=== SET PROBLEM A ===
In the post on one-on-one time with children, rewrite the paragraph beginning "One on one time with your children gives you a chance" more briefly, keeping its main facts.
=== SET PROBLEM B ===
Arrange the records as a Markdown table with the columns Row and Line, starting at the line that contains "genus: Sciurus" and ending at the line that contains "genus: Columba". Include only those lines and leave out any blank lines.

If there is any one thing that I think can make or break a large family. If there is any one practice everyone with kids should employ. If there is any one parenting hack out there, I would have to say it is spending one on one time with your kids. It may not be a magic one size fits all solution, but it will cover a multitude of scenarios. Does your child have a disconnect with you? Is there a heart issue that needs addressing as a parent? Do you just want to build on your relationship? Do you need to solve a problem, or hope to prevent some? One on one time does wonders in every case. Do I sound like a used car salesman? Let me share with you why I believe so strongly in this practice and perhaps I'll make a believer out of you as well.
Why Practice One on One Time with Kids
One on one time with your children gives you a chance to enjoy one another. Too often parenting is about telling your children what needs to be done, and following through to see that it is done. Whether it's chores, personal hygiene, homework. Sometime parenting begins to feel like the drudgery of commands for both you and your kids. It's good to be able to come back to a situation where you can just enjoy one another, and remember all the good things about having children. And not children in general but this specific child.
Individual time with your children is an important way to invest in them. It gives your children the ability to connect with you on a personal level. I can't tell you how many good conversations come out of this time we spend together. Sometimes it's a chance for them to bring up something that is bothering them and ask questions. Other times it's a moment where they can share something intimate with you. Everyone use to talk about quality time, but then there was a shift and people emphasized spending more time with your family. I believe in both quality time and quantity time. While we spend much of our time together, much of this time is unintentional time. What do I mean by that? They are doing school work while I sit near by typing a blog. They are watching tv or playing a video game together while I am cleaning the same room. I'm crocheting or drawing while they play a board game. There is a chance for meaningful conversations and family time during those times, but individual time is a way to be intentional about quality time.
10 Minutes of Quality Time further defines the benefits determined through several studies in support of quality time. By spending time with our children individually and having those meaningful interactions we are building their self-confidence and self-esteem, which in turn means that there are less behavioral issues at home and at school because they feel valued and important. By having important conversations and allowing them to see how we handle adult interactions, we are building their emotional and mental health. They see us and very often model their behavior on what they see, so we have a great impact on how they express emotions and how they think. Finally, studies have even shown that quality time impacts a child's physical health, because children with healthy attachments to parents experience obesity less often. I would imagine it also improves stress related health conditions as well.

=== GIVEN INFORMATION ===
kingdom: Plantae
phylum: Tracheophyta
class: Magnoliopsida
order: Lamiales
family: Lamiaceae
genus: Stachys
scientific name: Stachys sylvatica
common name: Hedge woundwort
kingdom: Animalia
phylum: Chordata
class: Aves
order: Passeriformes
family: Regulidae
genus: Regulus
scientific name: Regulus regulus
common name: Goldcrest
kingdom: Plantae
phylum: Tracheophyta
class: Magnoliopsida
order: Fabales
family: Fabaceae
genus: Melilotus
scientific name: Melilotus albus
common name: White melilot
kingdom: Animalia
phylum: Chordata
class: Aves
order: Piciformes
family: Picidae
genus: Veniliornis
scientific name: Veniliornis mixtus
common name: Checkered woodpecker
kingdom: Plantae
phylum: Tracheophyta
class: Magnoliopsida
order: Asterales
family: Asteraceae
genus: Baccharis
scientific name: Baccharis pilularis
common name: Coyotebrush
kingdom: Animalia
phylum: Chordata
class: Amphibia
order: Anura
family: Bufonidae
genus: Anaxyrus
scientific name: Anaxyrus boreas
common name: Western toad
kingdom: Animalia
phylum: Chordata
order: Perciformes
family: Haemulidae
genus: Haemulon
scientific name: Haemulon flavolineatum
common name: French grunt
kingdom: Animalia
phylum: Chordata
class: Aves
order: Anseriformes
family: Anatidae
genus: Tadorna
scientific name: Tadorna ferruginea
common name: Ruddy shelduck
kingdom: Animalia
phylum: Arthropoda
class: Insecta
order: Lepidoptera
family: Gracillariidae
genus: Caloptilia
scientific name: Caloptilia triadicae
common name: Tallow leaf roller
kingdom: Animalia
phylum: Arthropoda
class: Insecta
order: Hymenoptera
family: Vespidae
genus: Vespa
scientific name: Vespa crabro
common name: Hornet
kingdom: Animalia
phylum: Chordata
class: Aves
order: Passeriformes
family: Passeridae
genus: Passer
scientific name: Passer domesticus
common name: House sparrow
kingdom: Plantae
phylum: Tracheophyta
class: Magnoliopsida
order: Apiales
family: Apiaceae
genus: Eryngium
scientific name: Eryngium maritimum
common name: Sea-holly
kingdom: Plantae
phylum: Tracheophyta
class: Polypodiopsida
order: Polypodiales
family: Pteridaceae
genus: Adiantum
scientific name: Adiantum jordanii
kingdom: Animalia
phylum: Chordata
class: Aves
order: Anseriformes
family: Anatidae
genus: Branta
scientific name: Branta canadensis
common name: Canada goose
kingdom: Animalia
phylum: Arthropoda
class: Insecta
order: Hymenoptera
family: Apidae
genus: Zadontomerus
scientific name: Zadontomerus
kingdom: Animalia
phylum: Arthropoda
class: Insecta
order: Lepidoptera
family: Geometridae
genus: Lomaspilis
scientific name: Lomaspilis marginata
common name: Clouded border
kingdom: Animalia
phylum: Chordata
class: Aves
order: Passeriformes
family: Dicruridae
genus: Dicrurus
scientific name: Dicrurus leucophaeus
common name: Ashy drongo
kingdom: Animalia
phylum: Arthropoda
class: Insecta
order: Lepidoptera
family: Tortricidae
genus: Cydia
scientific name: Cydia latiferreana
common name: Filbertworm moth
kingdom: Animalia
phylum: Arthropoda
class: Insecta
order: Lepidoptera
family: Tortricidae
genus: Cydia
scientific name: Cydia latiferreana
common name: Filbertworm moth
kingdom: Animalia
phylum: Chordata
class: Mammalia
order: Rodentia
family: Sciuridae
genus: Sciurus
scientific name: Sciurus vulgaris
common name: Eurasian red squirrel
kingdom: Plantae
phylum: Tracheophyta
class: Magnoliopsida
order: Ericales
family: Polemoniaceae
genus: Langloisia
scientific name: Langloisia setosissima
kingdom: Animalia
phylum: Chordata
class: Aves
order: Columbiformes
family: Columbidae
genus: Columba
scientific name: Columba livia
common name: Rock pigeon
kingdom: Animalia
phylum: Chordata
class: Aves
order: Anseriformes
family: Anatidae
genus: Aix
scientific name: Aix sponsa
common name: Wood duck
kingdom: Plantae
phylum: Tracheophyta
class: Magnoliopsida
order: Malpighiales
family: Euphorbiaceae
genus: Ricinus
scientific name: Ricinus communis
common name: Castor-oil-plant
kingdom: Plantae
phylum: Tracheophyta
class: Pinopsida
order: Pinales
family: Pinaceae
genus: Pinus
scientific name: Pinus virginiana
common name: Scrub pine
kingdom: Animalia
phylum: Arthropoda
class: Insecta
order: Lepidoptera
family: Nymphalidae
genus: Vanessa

=== WORKED ANSWER A ===
One-on-one time lets parent and child enjoy each other. Parenting often means telling children what to do, such as chores, personal hygiene or homework, and then making sure it gets done, which can feel like drudgery for both sides. Time alone together restores simple enjoyment and recalls the good things about having children, and about this particular child.

=== WORKED ANSWER B ===
| Row | Line |
|---|---|
| 1 | genus: Sciurus |
| 2 | scientific name: Sciurus vulgaris |
| 3 | common name: Eurasian red squirrel |
| 4 | kingdom: Plantae |
| 5 | phylum: Tracheophyta |
| 6 | class: Magnoliopsida |
| 7 | order: Ericales |
| 8 | family: Polemoniaceae |
| 9 | genus: Langloisia |
| 10 | scientific name: Langloisia setosissima |
| 11 | kingdom: Animalia |
| 12 | phylum: Chordata |
| 13 | class: Aves |
| 14 | order: Columbiformes |
| 15 | family: Columbidae |
| 16 | genus: Columba |